To-do item: In the stretch from the line containing "## Software and Gaming" through the line containing "I also do not own that website.", swap "website" for "web page" and write those lines out again with nothing else changed. Leave the pictures out of your answer.

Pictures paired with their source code
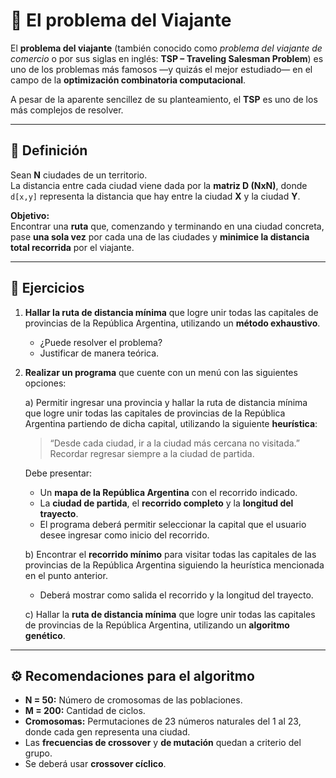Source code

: # 🧭 El problema del Viajante

El **problema del viajante** (también conocido como _problema del viajante de comercio_ o por sus siglas en inglés: **TSP – Traveling Salesman Problem**) es uno de los problemas más famosos —y quizás el mejor estudiado— en el campo de la **optimización combinatoria computacional**.

A pesar de la aparente sencillez de su planteamiento, el **TSP** es uno de los más complejos de resolver.

---

## 📘 Definición

Sean **N** ciudades de un territorio.  
La distancia entre cada ciudad viene dada por la **matriz D (NxN)**, donde `d[x,y]` representa la distancia que hay entre la ciudad **X** y la ciudad **Y**.

**Objetivo:**  
Encontrar una **ruta** que, comenzando y terminando en una ciudad concreta, pase **una sola vez** por cada una de las ciudades y **minimice la distancia total recorrida** por el viajante.

---

## 🧩 Ejercicios

1. **Hallar la ruta de distancia mínima** que logre unir todas las capitales de provincias de la República Argentina, utilizando un **método exhaustivo**.

   - ¿Puede resolver el problema?
   - Justificar de manera teórica.

2. **Realizar un programa** que cuente con un menú con las siguientes opciones:

   a) Permitir ingresar una provincia y hallar la ruta de distancia mínima que logre unir todas las capitales de provincias de la República Argentina partiendo de dicha capital, utilizando la siguiente **heurística**:

   > “Desde cada ciudad, ir a la ciudad más cercana no visitada.”  
   > Recordar regresar siempre a la ciudad de partida.

   Debe presentar:

   - Un **mapa de la República Argentina** con el recorrido indicado.
   - La **ciudad de partida**, el **recorrido completo** y la **longitud del trayecto**.
   - El programa deberá permitir seleccionar la capital que el usuario desee ingresar como inicio del recorrido.

   b) Encontrar el **recorrido mínimo** para visitar todas las capitales de las provincias de la República Argentina siguiendo la heurística mencionada en el punto anterior.

   - Deberá mostrar como salida el recorrido y la longitud del trayecto.

   c) Hallar la **ruta de distancia mínima** que logre unir todas las capitales de provincias de la República Argentina, utilizando un **algoritmo genético**.

---

## ⚙️ Recomendaciones para el algoritmo

- **N = 50:** Número de cromosomas de las poblaciones.
- **M = 200:** Cantidad de ciclos.
- **Cromosomas:** Permutaciones de 23 números naturales del 1 al 23, donde cada gen representa una ciudad.
- Las **frecuencias de crossover** y **de mutación** quedan a criterio del grupo.
- Se deberá usar **crossover cíclico**.

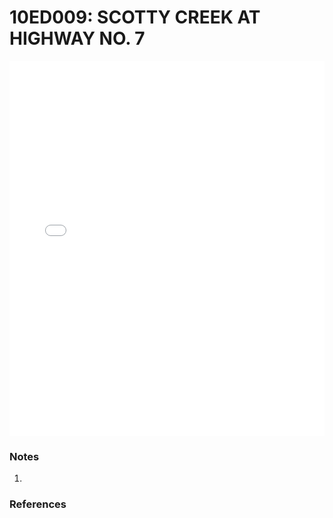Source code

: # 10ED009: SCOTTY CREEK AT HIGHWAY NO. 7

<iframe src="/_static/stations/10ED009_fdc.html" width="100%" height="600" frameborder="0"></iframe>

### Notes
1. 

### References


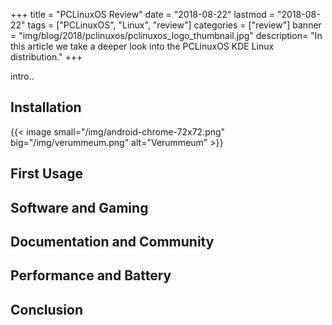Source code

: +++
title = "PCLinuxOS Review"
date = "2018-08-22"
lastmod = "2018-08-22"
tags = ["PCLinuxOS", "Linux", "review"]
categories = ["review"]
banner = "img/blog/2018/pclinuxos/pclinuxos_logo_thumbnail.jpg" 
description= "In this article we take a deeper look into the PCLinuxOS KDE Linux distribution."
+++

intro..

<!--more-->
## Installation

{{< image small="/img/android-chrome-72x72.png" big="/img/verummeum.png" alt="Verummeum" >}}

## First Usage

## Software and Gaming

## Documentation and Community

## Performance and Battery

## Conclusion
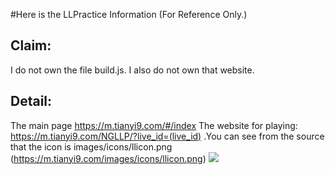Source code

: #Here is the LLPractice Information (For Reference Only.)

Claim:
-
I do not own the file build.js.
I also do not own that website.

Detail:
-
The main page https://m.tianyi9.com/#/index
The website for playing: https://m.tianyi9.com/NGLLP/?live_id=(live_id)
.You can see from the source that the icon is images/icons/llicon.png (https://m.tianyi9.com/images/icons/llicon.png) <img src="https://m.tianyi9.com/images/icons/llicon.png">
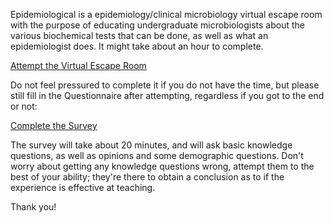 Epidemiological is a epidemiology/clinical microbiology virtual escape room with the purpose of educating undergraduate microbiologists about the various biochemical tests that can be done, as well as what an epidemiologist does. It might take about an hour to complete.

<a href="Epidemiological.html">Attempt the Virtual Escape Room</a>

Do not feel pressured to complete it if you do not have the time, but please still fill in the Questionnaire after attempting, regardless if you got to the end or not:

<a href="https://strathsci.qualtrics.com/jfe/form/SV_9WGMkDJ7oGBHrfg">Complete the Survey</a>

The survey will take about 20 minutes, and will ask basic knowledge questions, as well as opinions and some demographic questions. Don't worry about getting any knowledge questions wrong, attempt them to the best of your ability; they're there to obtain a conclusion as to if the experience is effective at teaching.

Thank you!

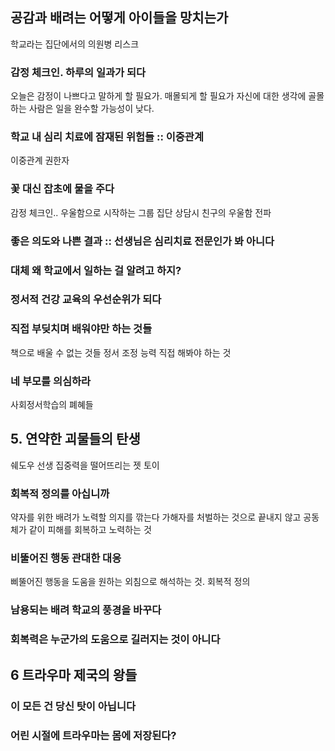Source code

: ## 공감과 배려는 어떻게 아이들을 망치는가
학교라는 집단에서의 의원병 리스크
### 감정 체크인. 하루의 일과가 되다
오늘은 감정이 나쁘다고 말하게 할 필요가. 매몰되게 할 필요가
자신에 대한 생각에 골몰하는 사람은 일을 완수할 가능성이 낮다.
### 학교 내 심리 치료에 잠재된 위험들 :: 이중관계
이중관계
권한자

### 꽃 대신 잡초에 물을 주다
감정 체크인.. 우울함으로 시작하는 그룹
집단 상담시 친구의 우울함 전파
### 좋은 의도와 나쁜 결과 :: 선생님은 심리치료 전문인가 봐 아니다
### 대체 왜 학교에서 일하는 걸 알려고 하지?
### 정서적 건강 교육의 우선순위가 되다

### 직접 부딪치며 배워야만 하는 것들
책으로 배울 수 없는 것들 정서 조정 능력
직접 해봐야 하는 것
### 네 부모를 의심하라
사회정서학습의 폐혜들
## 5. 연약한 괴물들의 탄생
쉐도우 선생
집중력을 떨어뜨리는 젯 토이
### 회복적 정의를 아십니까
약자를 위한 배려가 노력할 의지를 깎는다
가해자를 처벌하는 것으로 끝내지 않고 공동체가 같이 피해를 회복하고 노력하는 것
### 비뚤어진 행동 관대한 대응
삐뚤어진 행동을 도움을 원하는 외침으로 해석하는 것. 회복적 정의
### 남용되는 배려 학교의 풍경을 바꾸다
### 회복력은 누군가의 도움으로 길러지는 것이 아니다

## 6 트라우마 제국의 왕들
### 이 모든 건 당신 탓이 아닙니다
### 어린 시절에 트라우마는 몸에 저장된다?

Exercise result:
## Software and Gaming

## Documentation and Community

## Performance and Battery

## Conclusion
Source code

: #Here is the LLPractice Information (For Reference Only.)

Claim:
-
I do not own the file build.js.
I also do not own that web page.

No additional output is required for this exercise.